D’Arcy said the residential market remains quite good and this reflects supply issues in the UK.
“There has been a lack of supply in the UK for a very long time and that has really resulted in a very buoyant and very stable residential market, particularly in terms of capital values,” said D’ Arcy. “I think inflation is a huge problem right now in the UK. We’ve just had a new prime minister and we’re all waiting for the political response to that. People are talking about property as a hedge against inflation.
D’Arcy said a big issue when it comes to office real estate is whether people will continue to work from home two or three days a week and what the demand for home offices will be.
Christopher Deutsch, vice president of China CITIC Bank International Limited, said banks include an interest reserve when taking out construction loans. He said many interest reserves are recalculated and borrowers are told they must fund any interest increases over the life of their construction project.
“If you’re a developer, you have very little choice as to whether you’re going to fund this or not, because time is your enemy,” Deutsch said. “You will find the funds, you will put them in the reserve. This affects your feedback on the project. If you bought the project or bought the land in 2018, 2019, you bought it with some return on equity in mind. You will not encounter this obstacle.
Charles Dougherty, vice president and economist at Wells Fargo, said interest rates raised by the Federal Reserve would slow economic activity.
“The slowdown in economic activity is likely to have a significant impact on commercial real estate across the board,” Dougherty said. “We expect a recession to be likely in 2023. We rate the probability at 60%; it’s not 100.
Dougherty expects commercial real estate in New York to be particularly hard hit in the event of a recession.
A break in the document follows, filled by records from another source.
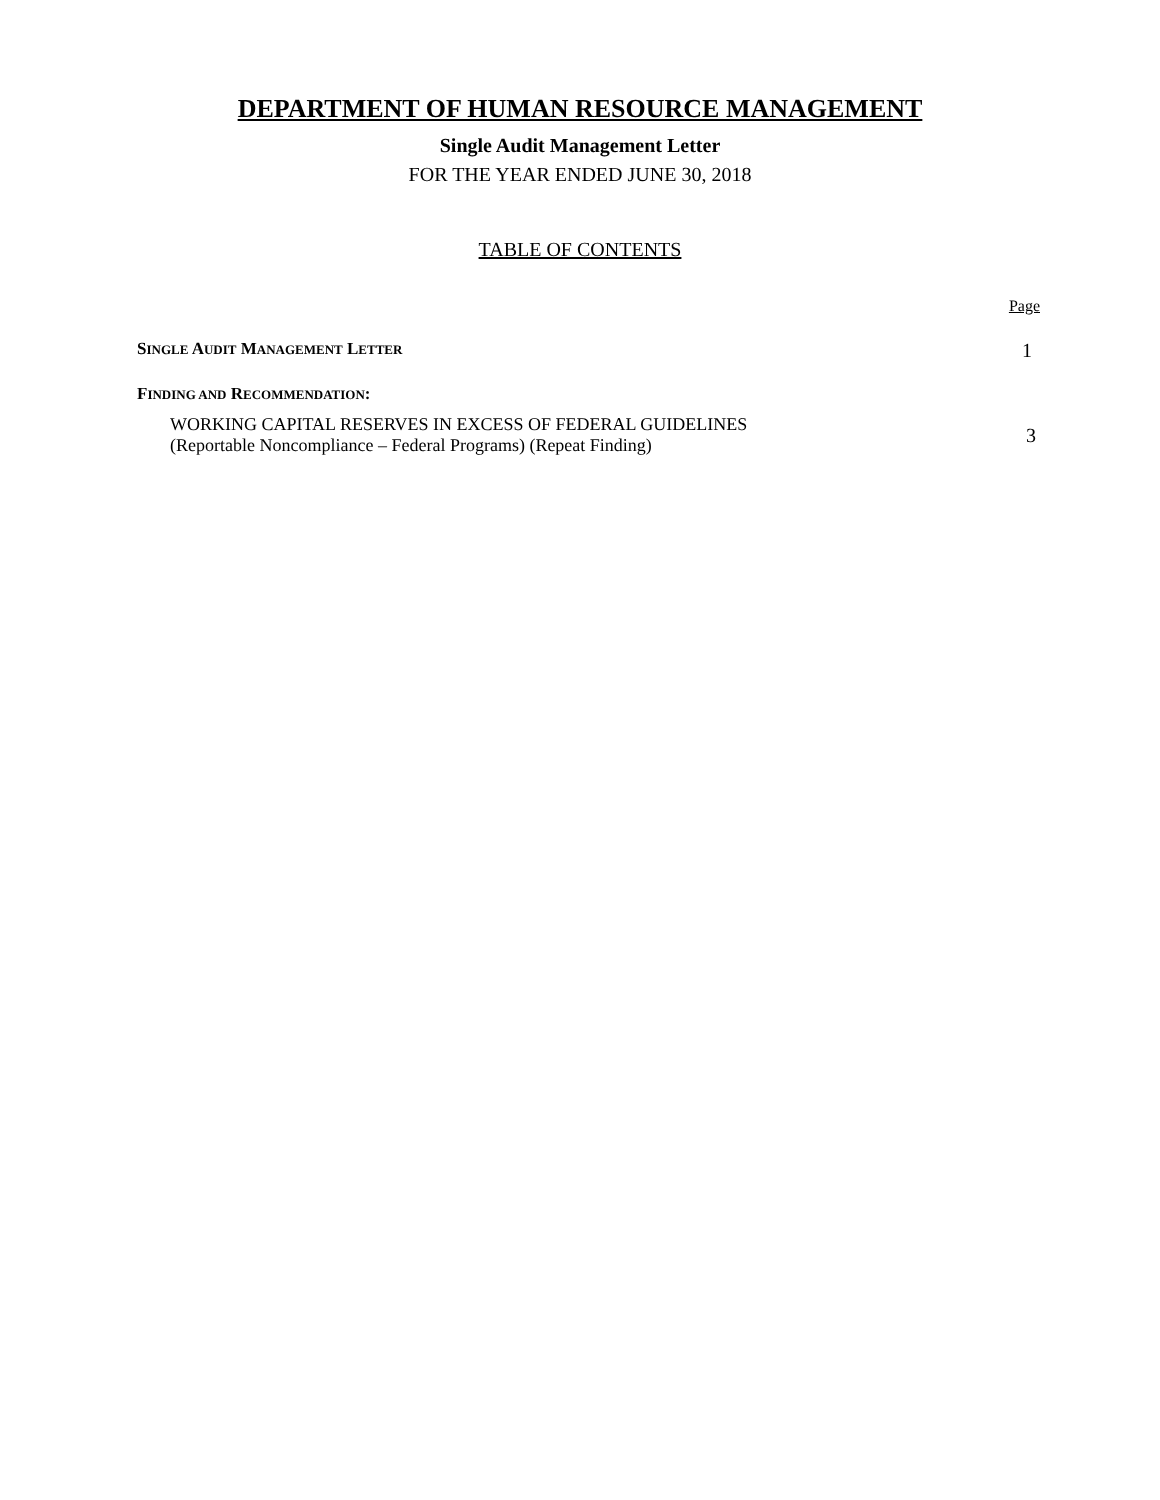DEPARTMENT OF HUMAN RESOURCE MANAGEMENT
Single Audit Management Letter
FOR THE YEAR ENDED JUNE 30, 2018
TABLE OF CONTENTS
Page
SINGLE AUDIT MANAGEMENT LETTER 1
FINDING AND RECOMMENDATION:
WORKING CAPITAL RESERVES IN EXCESS OF FEDERAL GUIDELINES
(Reportable Noncompliance – Federal Programs) (Repeat Finding) 3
“New York City is still recovering from the effects of the pandemic,” Dougherty said. “The recession would only make this process even slower.”
Tim Jones, CEO of Robert Martin Company, said Covid has forced a few ongoing trends in real estate to multiply, namely trends towards work from home and e-commerce.
“As we move on from the pandemic, it will be very difficult to go back to the old ways of doing business,” Jones said. “One of those big trends has been the replacement of baby boomers by millennials, millennials, as the largest part of our working cohort. These people have very different expectations.
Jones said a lack of truckers has had a significant impact not only on construction activity and construction costs, but also on retailers. He pointed out that Walmart now pays truckers $120,000 a year.
Jones said demand for industrial real estate is very strong, as is demand for multi-family buildings.
“When they drive interest rates up, construction costs are already very high, you’re going to see a big reduction in supply creation,” Jones said. “You will reduce economic activity. You will certainly reduce economic activity in the housing markets for sale. In the short term, I think you could actually create more inflation in multifamily and maybe even industrial housing.
Nicole LaRusso, senior director of research and analytics, U.S. North Region, CBRE Group Inc., said rising interest rates and economic uncertainty are a headwind on office demand. short term.
“The economy is cyclical and will pick up again at some point, but right now I think the combination of how much office space we need, maybe we don’t need “So much office space, combined with economic uncertainty and higher occupant costs, will drive down demand for office space in the near term,” LaRusso said.
BCW President and CEO Marsha Gordon moderated the September 7 forum.